Studio album by After Forever
- Released: 8 September 2005
- Recorded: December 2004 – April 2005
- Studio: Excess, Rotterdam, Netherlands; Eternia, Reuver, Netherlands; Münd Art, Münster, Germany; Home, Enschede, Netherlands;
- Genre: Symphonic metal; progressive metal;
- Length: 49:22
- Label: Transmission
- Producer: After Forever

After Forever chronology
| Invisible Circles (2004) | Remagine (2005) | Mea Culpa (2006) |

After Forever studio albums chronology
| Invisible Circles (2004) | Remagine (2005) | After Forever (2007) |

Alternative cover
- 2015 reissue

Singles from Remagine
- "Being Everyone" Released: 29 September 2005;

= Remagine =

Remagine is the fourth studio album released by Dutch symphonic metal band After Forever. It was released on 8 September 2005 by Transmission Records and followed the 2004 concept album Invisible Circles. It was the band's first album with keyboardist Joost van den Broek, and their last released under Transmission Records.

------------------------------------------------

**Work order A**
Duplicate the records starting at the line that contains "Watch this amazing" and ending at the last line of the records.
The text above and the records below come from unrelated sources.

**Extracted records**
------------------------------------------------

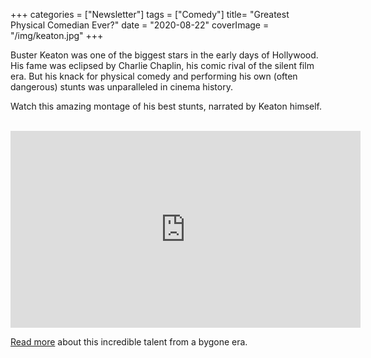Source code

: +++
categories = ["Newsletter"]
tags = ["Comedy"]
title= "Greatest Physical Comedian Ever?"
date = "2020-08-22"
coverImage = "/img/keaton.jpg"
+++

Buster Keaton was one of the biggest stars in the early days of Hollywood. His fame was eclipsed by Charlie Chaplin, his comic rival of the silent film era. But his knack for physical comedy and performing his own (often dangerous) stunts was unparalleled in cinema history.

<!--more-->

Watch this amazing montage of his best stunts, narrated by Keaton himself.

<br>

<iframe width="560" height="315" src="https://www.youtube.com/embed/frYIj2FGmMA" frameborder="0" allow="accelerometer; autoplay; encrypted-media; gyroscope; picture-in-picture" allowfullscreen></iframe>


<a target="_blank" href="https://scrapsfromtheloft.com/2019/11/16/buster-keaton-penelope-gilliatt/">Read more</a> about this incredible talent from a bygone era.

------------------------------------------------

**Work order B**
In the Remagine album text, what does the alternative cover listed in the infobox belong to?

**Exercise result A**
Watch this amazing montage of his best stunts, narrated by Keaton himself.

<br>

<iframe width="560" height="315" src="https://www.youtube.com/embed/frYIj2FGmMA" frameborder="0" allow="accelerometer; autoplay; encrypted-media; gyroscope; picture-in-picture" allowfullscreen></iframe>


<a target="_blank" href="https://scrapsfromtheloft.com/2019/11/16/buster-keaton-penelope-gilliatt/">Read more</a> about this incredible talent from a bygone era.

**Exercise result B**
The alternative cover belongs to the 2015 reissue of Remagine.